Project debt at end of year(billions):
1: 2.1
2: 4.31
3: 6.62
4: 9.05
5: 11.60
6: 14.28
7: 17.10
8: 20.05
9: 23.16
10: 26.41 (Completed)
11: 29.83
If growth was steady The project pay off it's debt and saves 17 billion extra in it's first year of operation. ROI met after one year of operation.

There is the change of delays and cost over runs, competition(not only one built), and that growth isn't as strong as it was 2006-2007 every year. But these possible issues still wouldn't make this anything short of an amazing investment for any corporation or nation.

I wouldn't be surprised if we hear of this project being started in the the next couple years(after secondary investigations are performed by interested parties are completed).
nuge
not rated yet Mar 14, 2012
I was impressed by the low cost, but also a little skeptical.
SteveL
5 / 5 (3) Mar 14, 2012
I know people say magnetic fields have no effect on people but jeeze what would a mega amp magnetic field do to a person at close range?
Faraday cage for higher frequencies. Same technique allows you to watch your food being cooked in a microwave oven without being cooked yourself. For low frequencies you would need a Mu-metal, Permalloy or other permeable material. But as they article specifically brings up the use of superconducting materials, the payload container should also be made of superconducting materials which can provide magnetic shielding via the Meissner effect.

How would any human survive the G-forces from launch...?!
I suppose the same way humans survive any launch. Anyone who would be preparing for launch into space would need to be in good condition to handle the G-forces involved. Still, the 1000k long tube described for human travel would not require that much force.
betterexists
1 / 5 (3) Mar 18, 2012
Rather this great technology should be used to toss well packaged goods across the earth from east to west vice versa making sure that there will be well placed shock absorbers in the oceans to prevent any environmental damage or damage to the inhabitants of the oceans.

Just KISS GOODBYE TO SHIPS!
dschlink
5 / 5 (1) Mar 18, 2012
A Lofstrom loop overcomes several of the objections here: the loop is held up by the inertia of the moving cylinders in the loop. The energy stored in the loop is high enough to keep the loop suspended during an extended loss of power. The vehicles launch by coupling magnetically to the cylinders. On return they again couple and transfer energy back into the loop.

• [MATERIAL PROVIDED]:
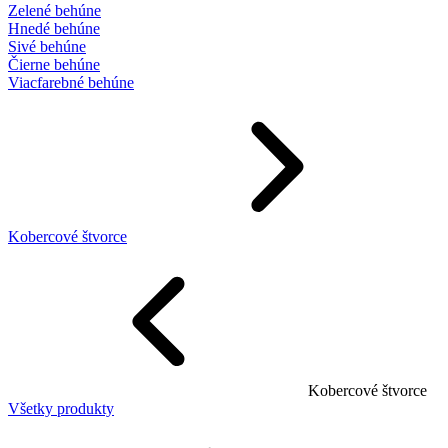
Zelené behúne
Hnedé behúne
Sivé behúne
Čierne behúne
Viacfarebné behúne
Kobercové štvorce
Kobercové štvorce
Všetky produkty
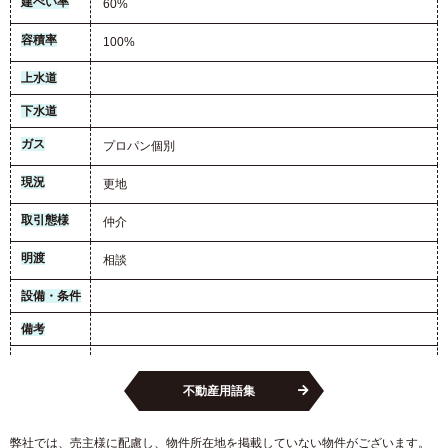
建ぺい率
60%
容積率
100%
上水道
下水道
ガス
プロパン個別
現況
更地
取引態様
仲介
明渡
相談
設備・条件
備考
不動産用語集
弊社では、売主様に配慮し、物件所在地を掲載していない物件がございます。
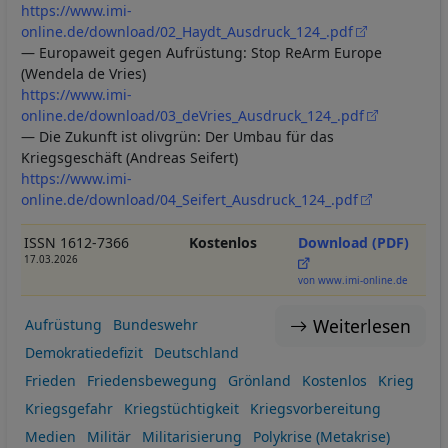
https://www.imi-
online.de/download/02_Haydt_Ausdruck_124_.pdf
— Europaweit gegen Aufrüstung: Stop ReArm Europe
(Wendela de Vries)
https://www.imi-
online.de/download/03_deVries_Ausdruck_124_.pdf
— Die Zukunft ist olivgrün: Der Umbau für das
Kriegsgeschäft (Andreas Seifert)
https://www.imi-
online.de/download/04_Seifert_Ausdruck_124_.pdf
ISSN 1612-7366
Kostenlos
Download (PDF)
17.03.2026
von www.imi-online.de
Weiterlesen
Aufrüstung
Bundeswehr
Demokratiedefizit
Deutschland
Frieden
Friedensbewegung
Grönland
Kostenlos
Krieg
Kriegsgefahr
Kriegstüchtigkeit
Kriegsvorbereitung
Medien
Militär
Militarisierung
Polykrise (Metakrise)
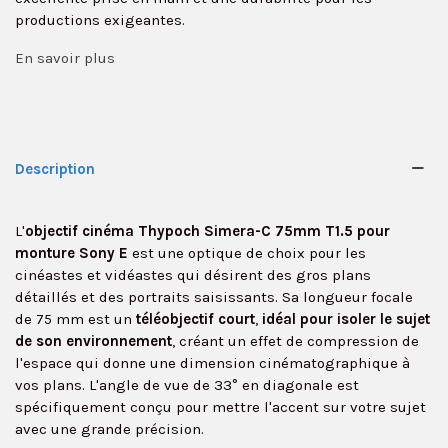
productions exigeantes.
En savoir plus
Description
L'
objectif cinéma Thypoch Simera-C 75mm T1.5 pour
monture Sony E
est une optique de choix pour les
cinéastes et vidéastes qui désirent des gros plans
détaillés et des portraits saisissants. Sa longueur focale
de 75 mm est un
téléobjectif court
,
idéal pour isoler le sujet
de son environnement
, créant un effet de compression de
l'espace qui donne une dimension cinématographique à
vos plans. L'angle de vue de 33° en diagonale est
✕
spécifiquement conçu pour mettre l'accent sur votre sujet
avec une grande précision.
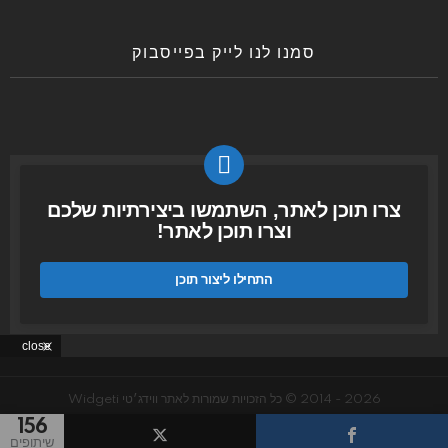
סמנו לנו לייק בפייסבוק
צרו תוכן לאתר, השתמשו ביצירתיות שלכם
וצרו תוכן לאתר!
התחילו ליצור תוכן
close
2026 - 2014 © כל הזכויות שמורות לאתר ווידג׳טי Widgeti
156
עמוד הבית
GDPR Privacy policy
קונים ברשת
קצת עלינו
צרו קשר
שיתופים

...

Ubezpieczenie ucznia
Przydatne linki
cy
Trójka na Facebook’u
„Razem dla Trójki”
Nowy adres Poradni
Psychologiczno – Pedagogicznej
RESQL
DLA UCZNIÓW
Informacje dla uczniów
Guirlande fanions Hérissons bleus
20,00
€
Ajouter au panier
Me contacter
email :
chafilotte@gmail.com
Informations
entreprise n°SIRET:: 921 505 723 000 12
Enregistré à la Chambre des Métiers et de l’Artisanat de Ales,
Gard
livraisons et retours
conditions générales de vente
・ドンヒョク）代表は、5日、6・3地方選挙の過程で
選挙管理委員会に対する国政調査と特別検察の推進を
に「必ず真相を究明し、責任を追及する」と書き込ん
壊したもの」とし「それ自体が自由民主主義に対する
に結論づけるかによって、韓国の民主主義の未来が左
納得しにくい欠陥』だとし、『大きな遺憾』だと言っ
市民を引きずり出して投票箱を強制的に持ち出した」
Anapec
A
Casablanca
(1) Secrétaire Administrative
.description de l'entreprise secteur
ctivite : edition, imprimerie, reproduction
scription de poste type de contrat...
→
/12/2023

• [EXPLORE THE MATERIAL]:
**A.** In the comment thread, what holds up a Lofstrom loop?
**B.** Rewrite the part of the comment thread from "Faraday cage for" up to and including "that much force.", with "G-forces" changed to "acceleration forces" everywhere it appears.

• [TASK SOLUTIONS]:
**A.** The inertia of the moving cylinders in the loop holds it up.

**B.**
Faraday cage for higher frequencies. Same technique allows you to watch your food being cooked in a microwave oven without being cooked yourself. For low frequencies you would need a Mu-metal, Permalloy or other permeable material. But as they article specifically brings up the use of superconducting materials, the payload container should also be made of superconducting materials which can provide magnetic shielding via the Meissner effect.

How would any human survive the acceleration forces from launch...?!
I suppose the same way humans survive any launch. Anyone who would be preparing for launch into space would need to be in good condition to handle the acceleration forces involved. Still, the 1000k long tube described for human travel would not require that much force.